» WHAT TO PRODUCE
Each entry is to be repeated word for word, and the images are to be dropped.

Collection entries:

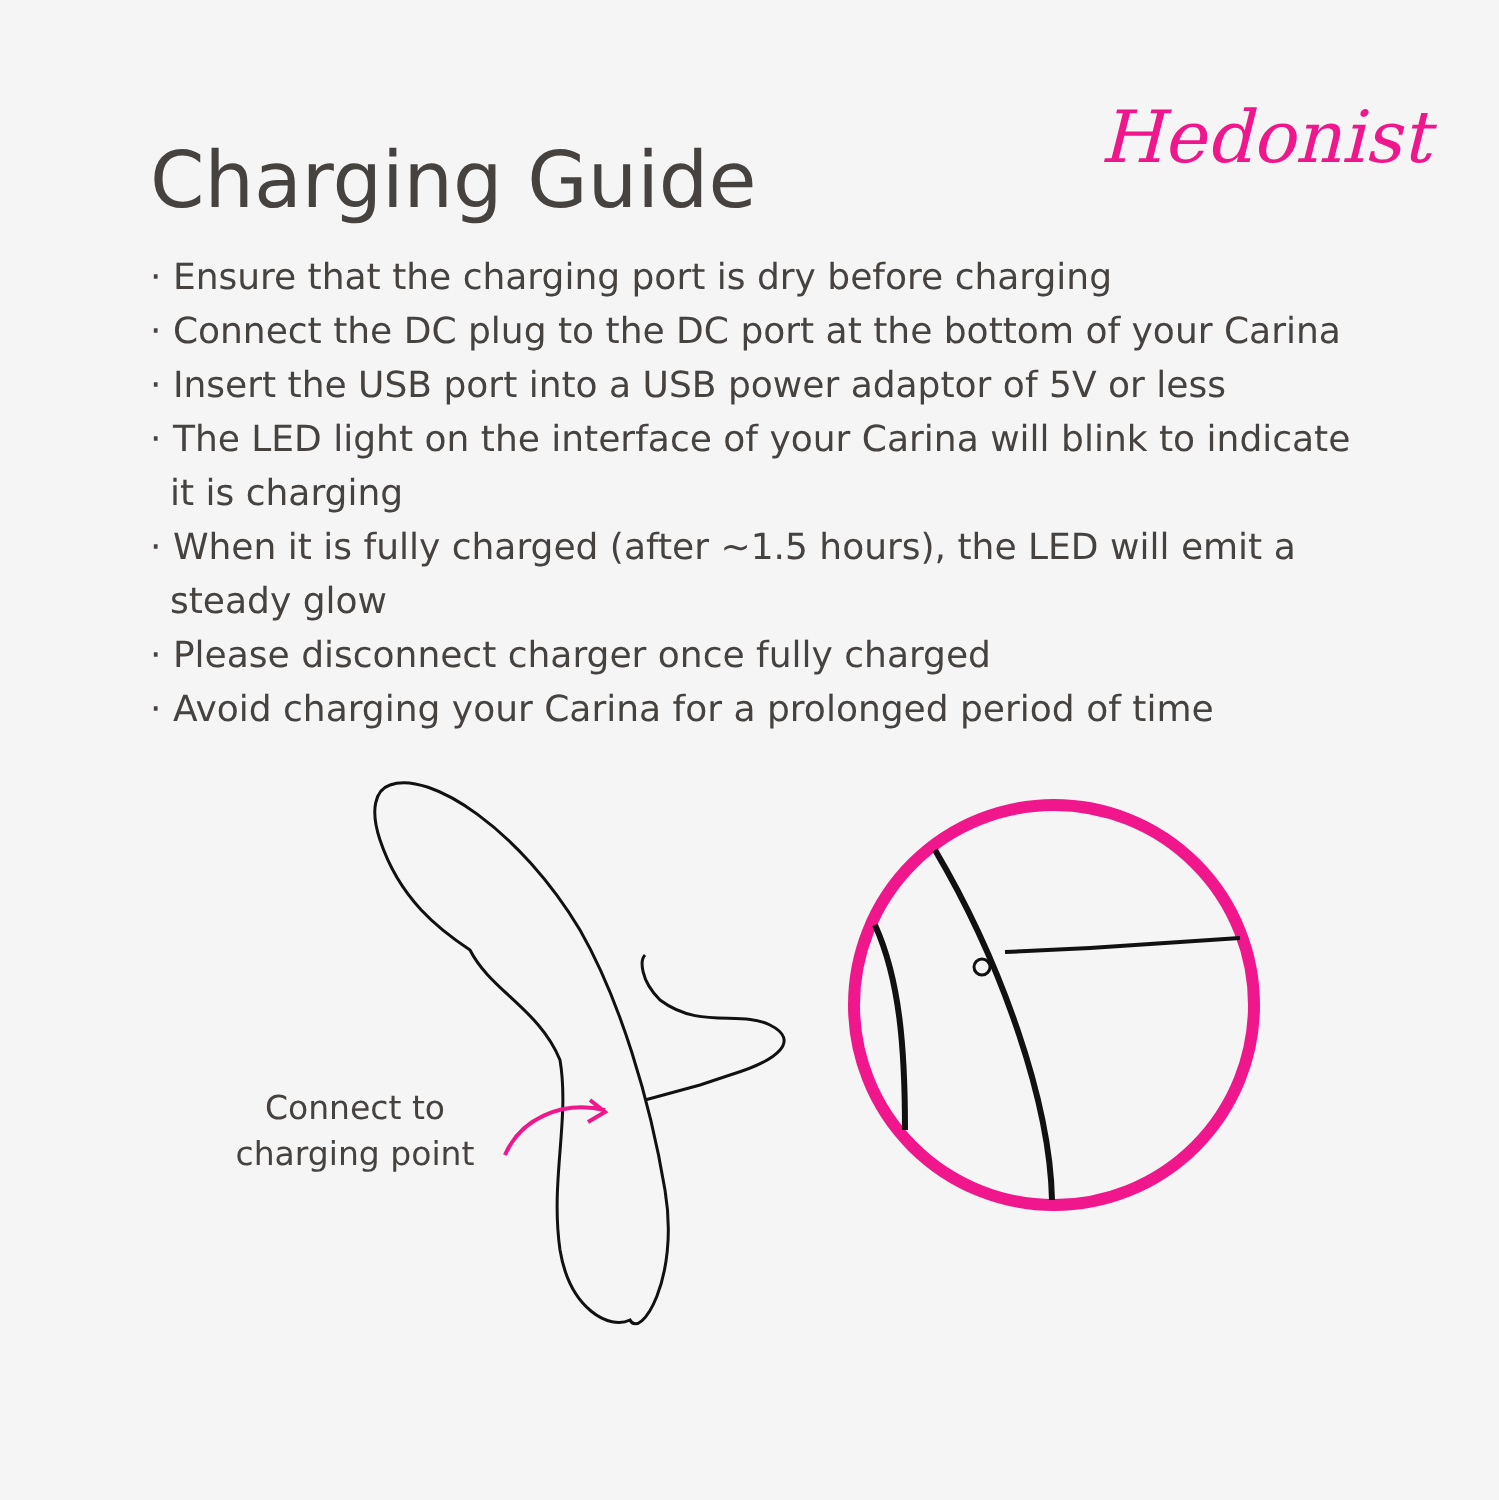Hedonist
Charging Guide
· Ensure that the charging port is dry before charging
· Connect the DC plug to the DC port at the bottom of your Carina
· Insert the USB port into a USB power adaptor of 5V or less
· The LED light on the interface of your Carina will blink to indicate it is charging
· When it is fully charged (after ~1.5 hours), the LED will emit a steady glow
· Please disconnect charger once fully charged
· Avoid charging your Carina for a prolonged period of time
Connect to charging point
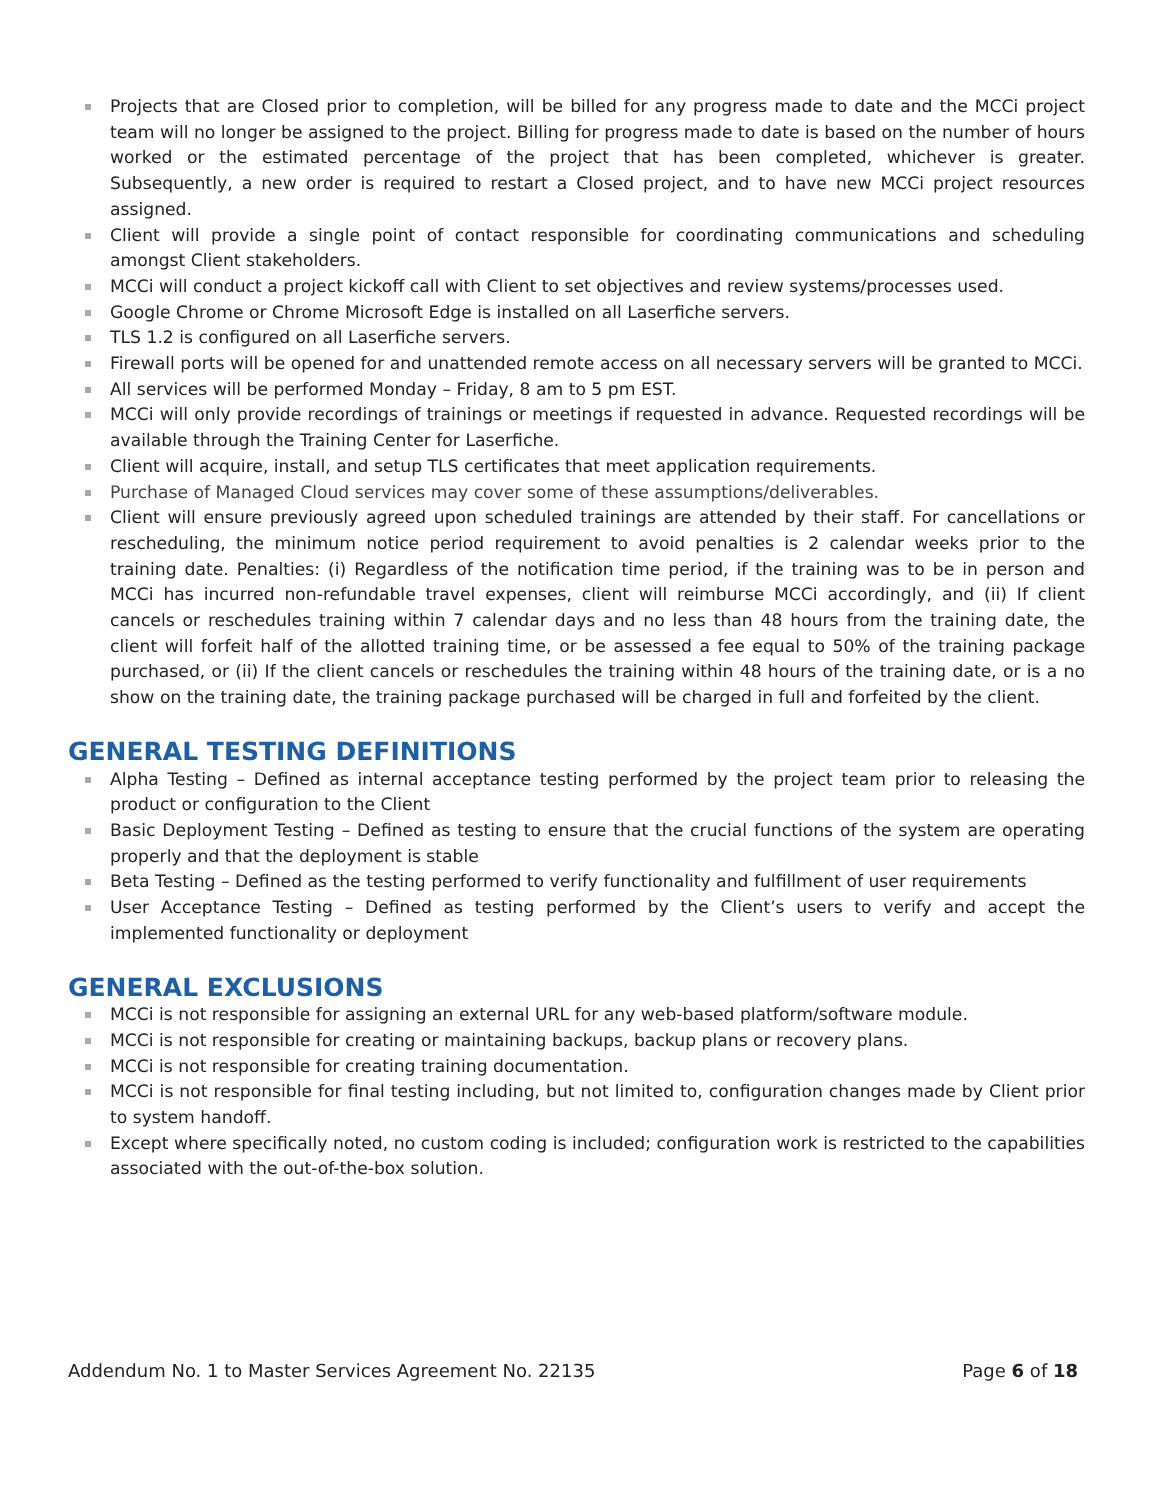Projects that are Closed prior to completion, will be billed for any progress made to date and the MCCi project team will no longer be assigned to the project. Billing for progress made to date is based on the number of hours worked or the estimated percentage of the project that has been completed, whichever is greater. Subsequently, a new order is required to restart a Closed project, and to have new MCCi project resources assigned.
Client will provide a single point of contact responsible for coordinating communications and scheduling amongst Client stakeholders.
MCCi will conduct a project kickoff call with Client to set objectives and review systems/processes used.
Google Chrome or Chrome Microsoft Edge is installed on all Laserfiche servers.
TLS 1.2 is configured on all Laserfiche servers.
Firewall ports will be opened for and unattended remote access on all necessary servers will be granted to MCCi.
All services will be performed Monday – Friday, 8 am to 5 pm EST.
MCCi will only provide recordings of trainings or meetings if requested in advance. Requested recordings will be available through the Training Center for Laserfiche.
Client will acquire, install, and setup TLS certificates that meet application requirements.
Purchase of Managed Cloud services may cover some of these assumptions/deliverables.
Client will ensure previously agreed upon scheduled trainings are attended by their staff. For cancellations or rescheduling, the minimum notice period requirement to avoid penalties is 2 calendar weeks prior to the training date. Penalties: (i) Regardless of the notification time period, if the training was to be in person and MCCi has incurred non-refundable travel expenses, client will reimburse MCCi accordingly, and (ii) If client cancels or reschedules training within 7 calendar days and no less than 48 hours from the training date, the client will forfeit half of the allotted training time, or be assessed a fee equal to 50% of the training package purchased, or (ii) If the client cancels or reschedules the training within 48 hours of the training date, or is a no show on the training date, the training package purchased will be charged in full and forfeited by the client.
GENERAL TESTING DEFINITIONS
Alpha Testing – Defined as internal acceptance testing performed by the project team prior to releasing the product or configuration to the Client
Basic Deployment Testing – Defined as testing to ensure that the crucial functions of the system are operating properly and that the deployment is stable
Beta Testing – Defined as the testing performed to verify functionality and fulfillment of user requirements
User Acceptance Testing – Defined as testing performed by the Client’s users to verify and accept the implemented functionality or deployment
GENERAL EXCLUSIONS
MCCi is not responsible for assigning an external URL for any web-based platform/software module.
MCCi is not responsible for creating or maintaining backups, backup plans or recovery plans.
MCCi is not responsible for creating training documentation.
MCCi is not responsible for final testing including, but not limited to, configuration changes made by Client prior to system handoff.
Except where specifically noted, no custom coding is included; configuration work is restricted to the capabilities associated with the out-of-the-box solution.
Addendum No. 1 to Master Services Agreement No. 22135 Page 6 of 18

» ANSWER FOR THE TASK
Hedonist
Charging Guide
· Ensure that the charging port is dry before charging
· Connect the DC plug to the DC port at the bottom of your Carina
· Insert the USB port into a USB power adaptor of 5V or less
· The LED light on the interface of your Carina will blink to indicate it is charging
· When it is fully charged (after ~1.5 hours), the LED will emit a steady glow
· Please disconnect charger once fully charged
· Avoid charging your Carina for a prolonged period of time
Connect to charging point
Projects that are Closed prior to completion, will be billed for any progress made to date and the MCCi project team will no longer be assigned to the project. Billing for progress made to date is based on the number of hours worked or the estimated percentage of the project that has been completed, whichever is greater. Subsequently, a new order is required to restart a Closed project, and to have new MCCi project resources assigned.
Client will provide a single point of contact responsible for coordinating communications and scheduling amongst Client stakeholders.
MCCi will conduct a project kickoff call with Client to set objectives and review systems/processes used.
Google Chrome or Chrome Microsoft Edge is installed on all Laserfiche servers.
TLS 1.2 is configured on all Laserfiche servers.
Firewall ports will be opened for and unattended remote access on all necessary servers will be granted to MCCi.
All services will be performed Monday – Friday, 8 am to 5 pm EST.
MCCi will only provide recordings of trainings or meetings if requested in advance. Requested recordings will be available through the Training Center for Laserfiche.
Client will acquire, install, and setup TLS certificates that meet application requirements.
Purchase of Managed Cloud services may cover some of these assumptions/deliverables.
Client will ensure previously agreed upon scheduled trainings are attended by their staff. For cancellations or rescheduling, the minimum notice period requirement to avoid penalties is 2 calendar weeks prior to the training date. Penalties: (i) Regardless of the notification time period, if the training was to be in person and MCCi has incurred non-refundable travel expenses, client will reimburse MCCi accordingly, and (ii) If client cancels or reschedules training within 7 calendar days and no less than 48 hours from the training date, the client will forfeit half of the allotted training time, or be assessed a fee equal to 50% of the training package purchased, or (ii) If the client cancels or reschedules the training within 48 hours of the training date, or is a no show on the training date, the training package purchased will be charged in full and forfeited by the client.
GENERAL TESTING DEFINITIONS
Alpha Testing – Defined as internal acceptance testing performed by the project team prior to releasing the product or configuration to the Client
Basic Deployment Testing – Defined as testing to ensure that the crucial functions of the system are operating properly and that the deployment is stable
Beta Testing – Defined as the testing performed to verify functionality and fulfillment of user requirements
User Acceptance Testing – Defined as testing performed by the Client’s users to verify and accept the implemented functionality or deployment
GENERAL EXCLUSIONS
MCCi is not responsible for assigning an external URL for any web-based platform/software module.
MCCi is not responsible for creating or maintaining backups, backup plans or recovery plans.
MCCi is not responsible for creating training documentation.
MCCi is not responsible for final testing including, but not limited to, configuration changes made by Client prior to system handoff.
Except where specifically noted, no custom coding is included; configuration work is restricted to the capabilities associated with the out-of-the-box solution.
Addendum No. 1 to Master Services Agreement No. 22135 Page 6 of 18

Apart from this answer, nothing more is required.